I cant chk the sites because they want me to sign up which i am aversee to do:(

Swats: abhi aap bahut young ho, let you get married have, children, then only all.these thingscome in the picture..
Since we are loosing values, money has become very important...
but it shouldnt come in relationships..

KParthsaarthi:exactly...its not like socialism where everyone is equal in terms of money...so both have to take care..

Sujatha sathya: for the harmony,affluent one need to be sensitive not to hurt other's ego and the other one has to have some self respect and not get attracted to big gifts.

Sandhya: I nevr advocate that in relationships there should be help..monetary to anyone, because then the ones who are giving are bound to have a patronising attitude, which may not suit to the takers, and it brings lot of discontent also...I feel that everyone must live happily with what one has.thats the best attitude, try to better yourself only, otherwise be satisfied with what god has given you, if god didnt want you rich, nobody can....

Purvi said...

I agree :)
Maintaining healthy relationship requires only certain small gestures and restraints :)

chitra said...

I agree with what sandhya says.There are many instances I have seen where not so rich sister taking a back seat either because of her own complex or not treated at par by her own siblings.

deeps said...

thats a thought to think about...
i guess money does play in deciding relationships though that doesnt sound good...

Rachna said...

Relationships are of much more value than money.
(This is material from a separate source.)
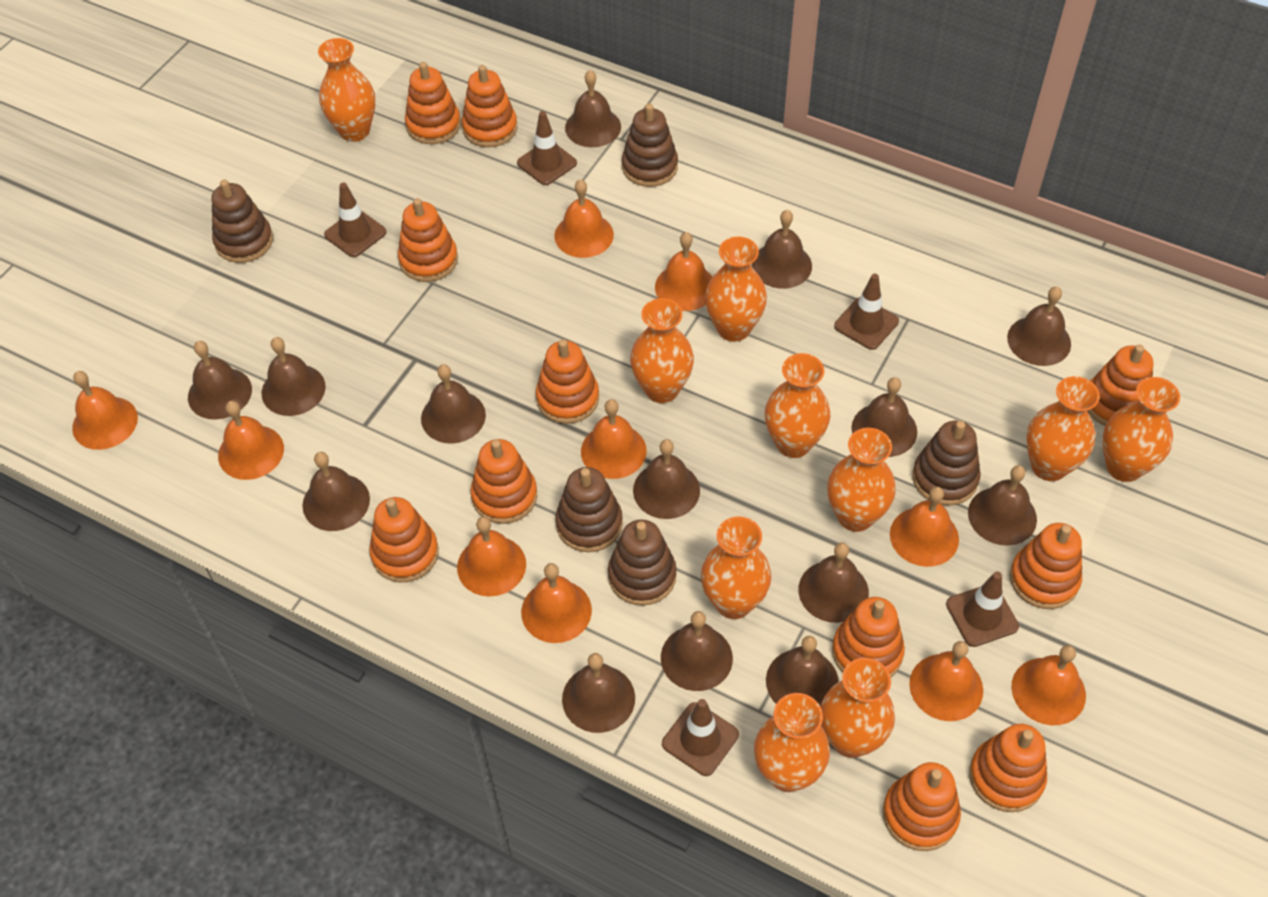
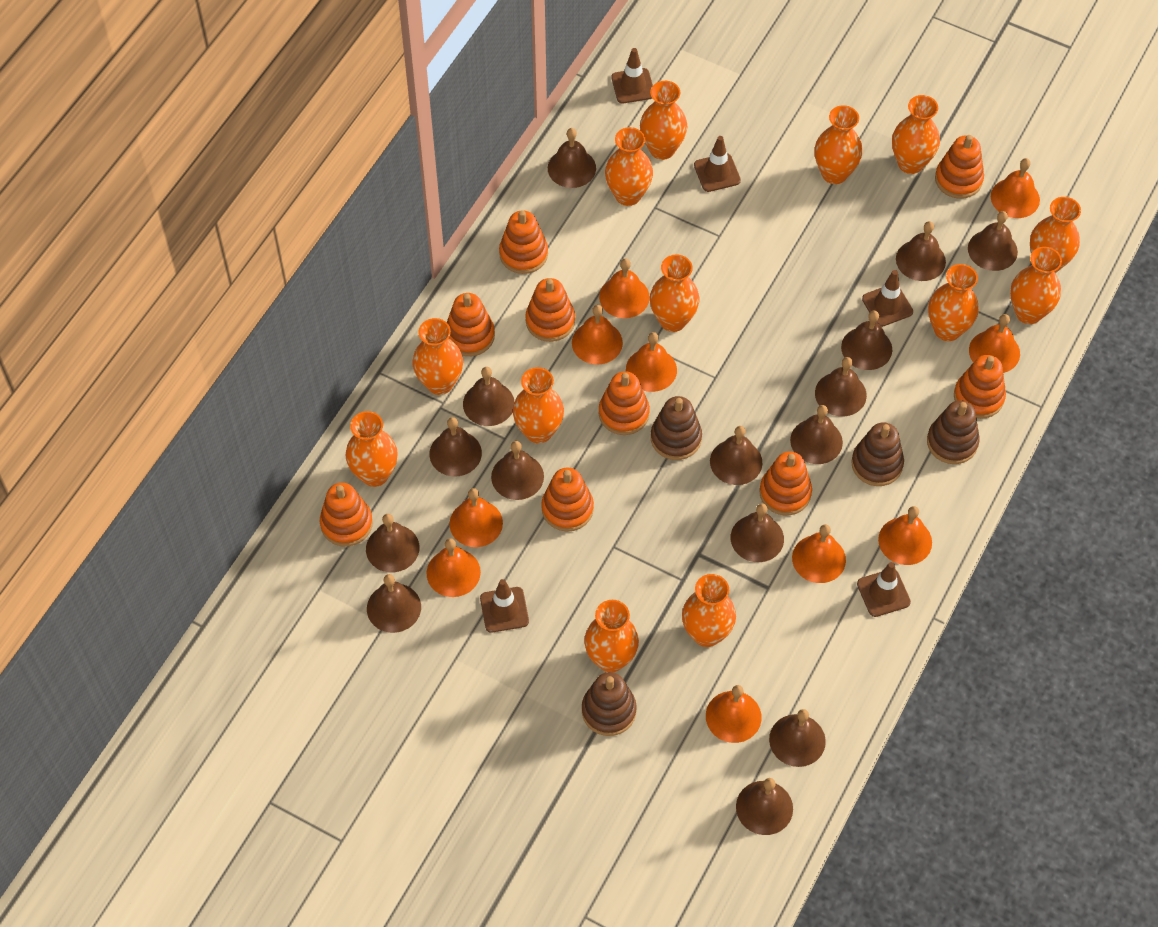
brown bell: [188,341,252,420] [262,337,326,416] [303,452,370,531] [421,364,486,444] [562,653,635,733] [565,70,621,147] [633,439,700,519] [661,611,733,691] [752,210,812,289] [766,636,839,707] [798,542,869,623] [851,377,917,457] [968,465,1037,546] [1007,286,1071,366] = 14 -> [366,514,420,572] [367,574,421,633] [429,417,482,476] [463,367,515,426] [491,441,544,500] [548,128,596,188] [710,426,762,485] [731,503,784,562] [736,778,793,835] [769,709,826,767] [790,405,843,464] [815,357,867,416] [841,311,892,370] [896,221,946,281] [968,211,1018,271] = 15
brown stacking toy: [212,180,273,263] [555,467,623,552] [608,519,677,606] [622,104,678,187] [912,421,981,506] = 5 -> [582,672,637,736] [651,396,702,460] [851,422,904,486] [927,400,980,464] = 4
orange stacking toy: [369,497,439,583] [398,198,458,282] [405,62,461,144] [462,65,517,148] [470,439,537,524] [536,339,599,424] [832,597,905,677] [883,762,961,851] [969,724,1047,812] [1010,523,1082,609] [1087,344,1153,426] = 11 -> [320,483,373,547] [447,293,495,356] [499,210,548,274] [525,278,575,342] [541,468,594,532] [599,371,650,435] [759,452,812,515] [935,135,984,199] [954,355,1006,419] = 9
orange vase: [318,38,375,142] [630,298,694,403] [701,516,771,619] [705,236,767,342] [754,693,830,792] [765,353,830,458] [821,658,895,758] [827,428,896,532] [1026,376,1100,481] [1102,377,1180,482] = 10 -> [346,411,398,487] [412,318,463,395] [513,367,564,443] [584,600,639,672] [605,127,653,206] [640,81,687,160] [650,255,700,332] [682,574,736,647] [815,105,863,184] [892,95,940,174] [928,264,979,341] [1010,247,1062,324] [1030,197,1081,273] = 13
But, this is a sticky situation to be in.

Renu said...

Purvi: we must give the relations importance due to them.


deeps:but if we think otherwise, we can change the situation?

Rachna:..yes if have our priorities right , we wouldnt have any problem.

Chitra;Earlier it was like that, but now with so much awareness, we must bring a change.

Bikram said...

Well i think that we can help each other too .. if one is well of fthen it doesnot harm if he helps the other to raise ..

problem comes when no one does anything for anyone and distance grows :)

Bikram's

Renu said...

Bikram:helping is good only in emergencies, helping on day to day basis spoils the attitudes in a relationship....
If one wants an equal and selfrespecting relationship, one must avoid taking unnnecessary help...

hamaarethoughts.com said...

...love the post!
I agree with bikram,,
if one is wealthy in family they shld try to help rest and make others comfortable..there is no harm...good things pay back!

Renu said...

Harman: Thanks!

Sometimes helping siblings adopt a patronising attitude, which doesnt go well in the equation.

Rahul Bhatia: thanks! and welcome here!